29. Ora, atenta a descrição da despesa e o teor do Despacho n.º 32276-A/2008, verifica-se que estamos perante uma despesa subsumível na previsão do artigo 3.º/1, alínea f), da Lei n.º 40/2005, relativamente a uma entidade que dispensa o pressuposto do reconhecimento a que alude a parte final da referida norma, sendo, portanto, ilegal o ato de indeferimento do pedido de certificação da contribuição feita pela Autora para o FAI, por parte da Comissão Certificadora. E por esta razão, deve o mesmo ser anulado …».

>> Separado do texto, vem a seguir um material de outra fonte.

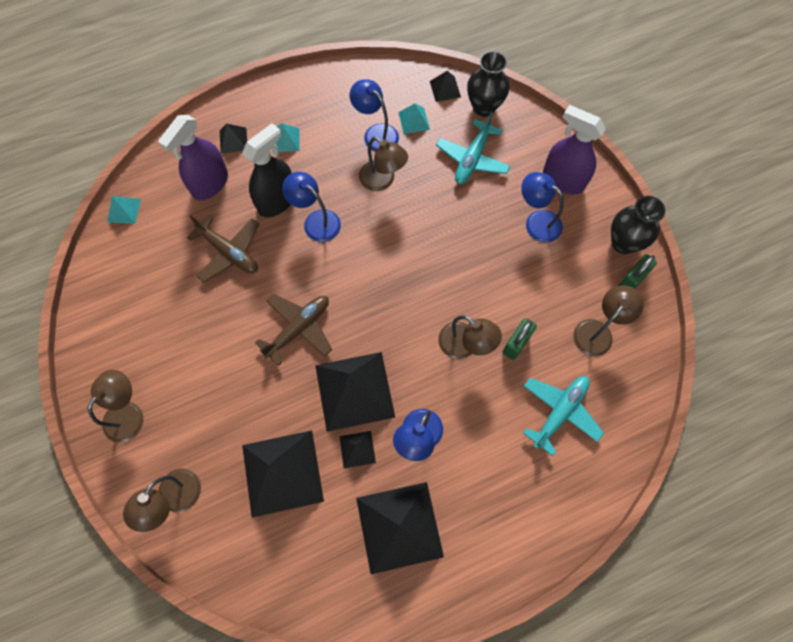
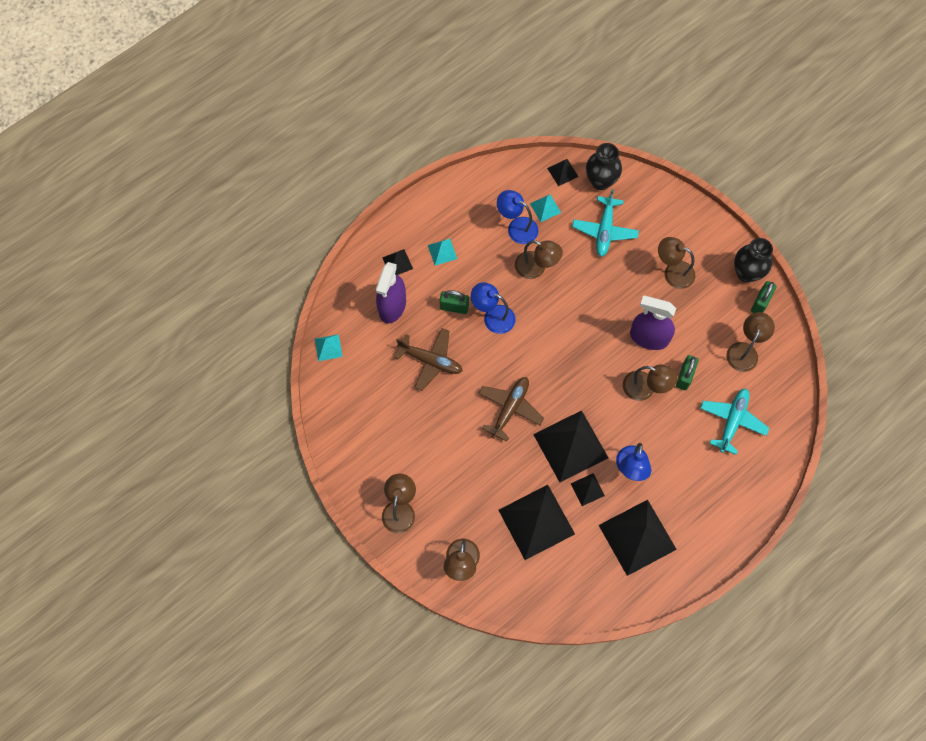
camera: 15 degrees left, 0 degrees up
black spray bottle [242,123,292,217] -> green padlock [440,290,469,314]
blue lamp [521,172,564,243] -> brown lamp [658,237,695,289]
purple spray bottle [543,105,606,195] -> purple spray bottle moved to [630,296,676,350]

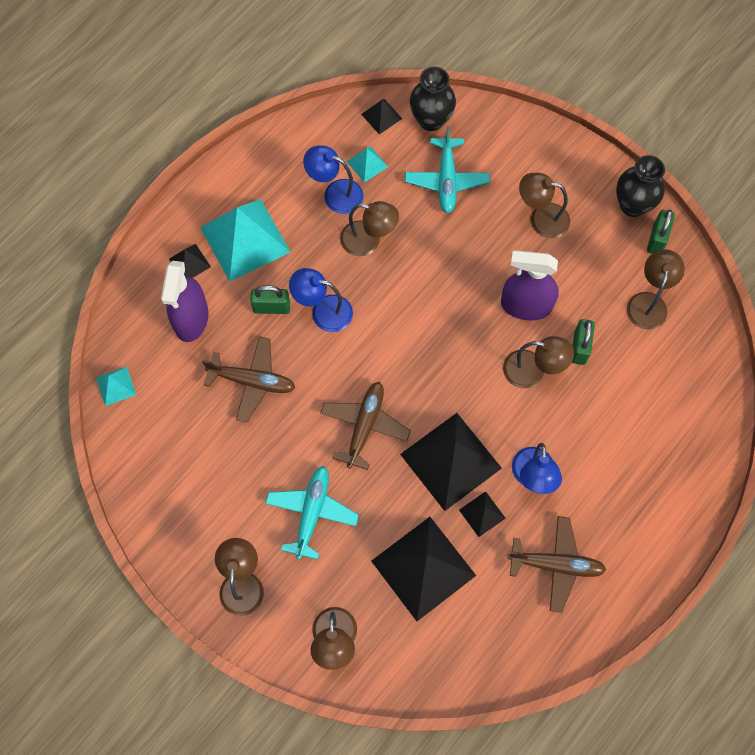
camera: 10 degrees left, 0 degrees up
turquoise pyramid [428,239,457,266] -> turquoise pyramid [200,199,290,282], size x2.20
black pyramid [599,500,677,576] -> brown plane [507,516,606,613]
turquoise plane [700,389,769,455] -> turquoise plane moved to [265,466,359,560]

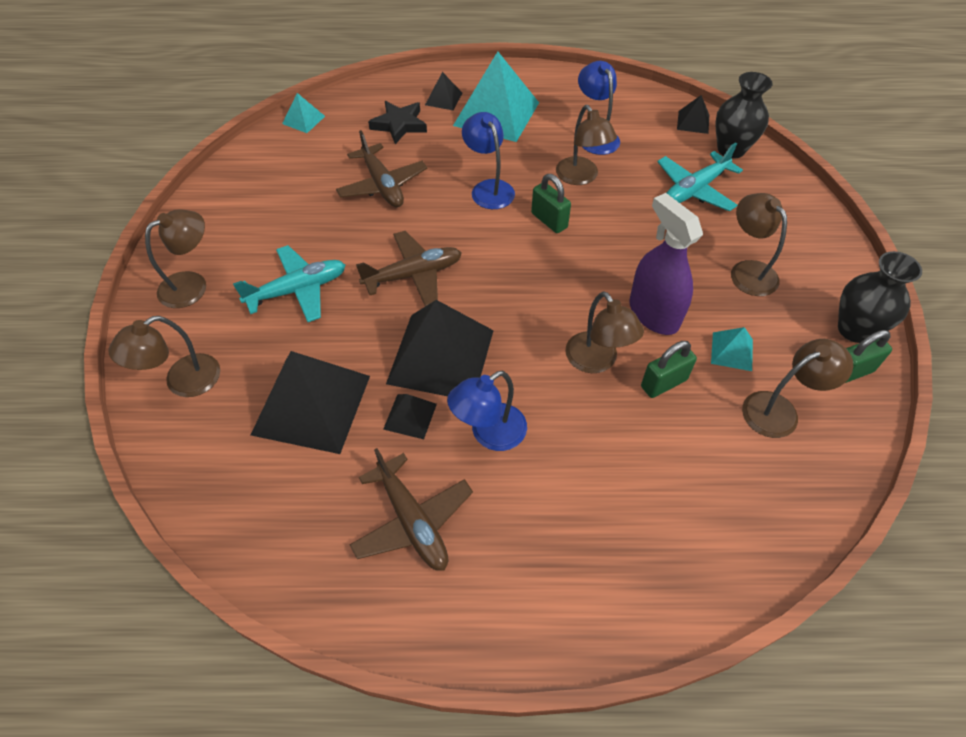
camera: 50 degrees right, 15 degrees down
purple spray bottle [161,261,208,342] -> black star [368,101,427,144]
green padlock [250,285,290,314] -> green padlock moved to [531,174,571,233]
turquoise pyramid [346,146,388,183] -> turquoise pyramid moved to [711,327,753,371]

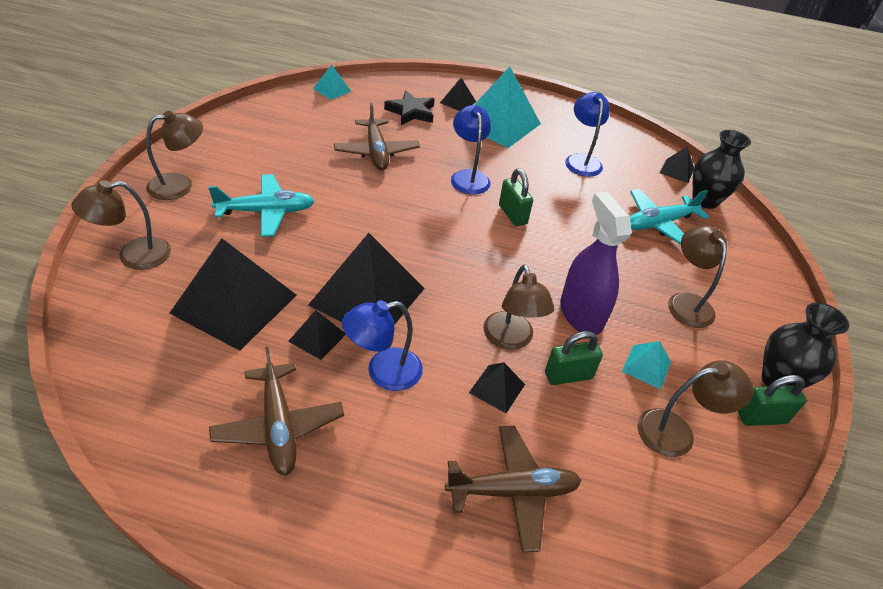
camera: 10 degrees right, 10 degrees down
brown plane [356,231,462,306] -> brown plane moved to [445,426,582,553]
brown lamp [556,105,617,185] -> none
none -> black pyramid [469,362,525,413]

5. Devidamente notificado o R., aqui ora recorrido, não veio produzir contra-alegações [cfr. fls. 827 e segs.].

6. Pelo acórdão da formação de apreciação preliminar deste Supremo Tribunal prevista no n.º 5 do art. 150.º do CPTA, datado de 07.06.2019 [cfr. fls. 835/837] veio a ser admitido o recurso de revista.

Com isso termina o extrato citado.